California: 40% of tested agricultural pesticides contain PFAS

Widely used insecticides and pesticides in California, US, have been found to contain high levels of per- and polyfluoroalkyl substances (PFAS), according to a study by the Center for Biological Diversity and Public Employees for Environmental Responsibility. These chemicals are contaminating millions of acres of farmland in California's Central Valley, where they are used on crops such as almonds, grapes, peaches, and pistachios.    

PFAS are called "forever chemicals" due to their persistence in the environment, and they have been associated with various health issues including immune system suppression, liver damage, thyroid disease, reduced fertility, high cholesterol, obesity, and cancer.    

Nathan Donley, environmental health science director at the Center for Biological Diversity, said, “I can’t imagine anything that could make these products any more dangerous than they already are, but apparently my imagination isn’t big enough”. “The US Environmental Protection Agency (EPA) has to take control of this situation and remove pesticide products that are contaminated with these extremely dangerous, persistent chemicals", she added.    

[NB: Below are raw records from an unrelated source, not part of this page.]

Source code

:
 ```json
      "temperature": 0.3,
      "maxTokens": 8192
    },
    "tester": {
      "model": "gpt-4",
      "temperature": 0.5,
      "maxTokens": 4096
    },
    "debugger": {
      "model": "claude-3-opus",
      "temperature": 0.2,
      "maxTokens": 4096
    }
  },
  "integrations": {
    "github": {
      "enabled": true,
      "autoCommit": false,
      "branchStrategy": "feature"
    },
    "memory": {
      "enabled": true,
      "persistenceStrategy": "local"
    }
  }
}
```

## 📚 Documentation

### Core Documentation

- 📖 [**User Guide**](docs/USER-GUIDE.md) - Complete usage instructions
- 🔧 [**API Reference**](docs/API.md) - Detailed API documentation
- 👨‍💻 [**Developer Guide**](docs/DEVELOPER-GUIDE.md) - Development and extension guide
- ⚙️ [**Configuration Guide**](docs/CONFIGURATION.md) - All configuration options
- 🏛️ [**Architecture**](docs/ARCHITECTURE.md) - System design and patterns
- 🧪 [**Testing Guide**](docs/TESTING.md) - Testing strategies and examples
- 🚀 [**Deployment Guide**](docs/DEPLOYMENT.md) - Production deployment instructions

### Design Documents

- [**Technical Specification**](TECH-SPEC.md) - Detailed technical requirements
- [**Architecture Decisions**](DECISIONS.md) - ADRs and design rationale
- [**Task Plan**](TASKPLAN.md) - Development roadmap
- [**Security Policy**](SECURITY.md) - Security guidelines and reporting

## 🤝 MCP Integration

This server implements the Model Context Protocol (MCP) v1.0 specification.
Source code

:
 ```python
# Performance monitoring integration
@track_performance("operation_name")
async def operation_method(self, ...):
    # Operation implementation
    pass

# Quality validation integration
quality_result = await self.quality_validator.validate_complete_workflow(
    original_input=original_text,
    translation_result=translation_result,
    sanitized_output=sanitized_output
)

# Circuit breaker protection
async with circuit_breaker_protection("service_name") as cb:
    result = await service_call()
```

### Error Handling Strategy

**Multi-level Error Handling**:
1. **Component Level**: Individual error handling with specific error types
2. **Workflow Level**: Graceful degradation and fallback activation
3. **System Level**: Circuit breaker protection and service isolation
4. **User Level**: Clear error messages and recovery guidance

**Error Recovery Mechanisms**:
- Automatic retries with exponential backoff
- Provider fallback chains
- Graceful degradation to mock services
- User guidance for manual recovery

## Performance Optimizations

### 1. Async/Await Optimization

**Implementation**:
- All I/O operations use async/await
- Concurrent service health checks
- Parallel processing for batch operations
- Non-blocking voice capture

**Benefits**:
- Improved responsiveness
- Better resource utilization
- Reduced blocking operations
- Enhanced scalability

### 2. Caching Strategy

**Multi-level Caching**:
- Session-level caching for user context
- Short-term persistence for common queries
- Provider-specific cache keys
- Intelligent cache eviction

The analysis was commissioned by the Center and conducted by an independent, certified lab. Out of seven agricultural pesticides tested, three were found to contain PFAS. No PFAS were detected in concentrations above the detection limit in the two residential pesticide products tested. One insecticide, Malathion 5EC, was discovered to have a concentration of Perfluorooctanoic acid (PFOA) – a type of PFAS – that is 100 000 times over EPA's safety limit for drinking water.    

The study highlights that this is not the first time PFAS have been found in pesticide products. PFAS have been found also in mosquito, flea and tick insecticides.    

EPA believes that fluorinated containers are the main source of PFAS contamination in pesticides. However, two of the PFAS compounds found, PFBS and PFHpS, are not known to come from these containers. This indicates that there may be other sources of PFAS contamination in agricultural products that are currently unknown.            

The scientists warn that despite the EPA emphasizing that there are no safe levels for some of these chemicals, producers are likely still spraying PFAS-contaminated pesticides on food.    

The study results were submitted to the EPA and the California Department of Pesticide Regulation with an urgent request to avoid using these products until the contamination can be removed from their supply lines.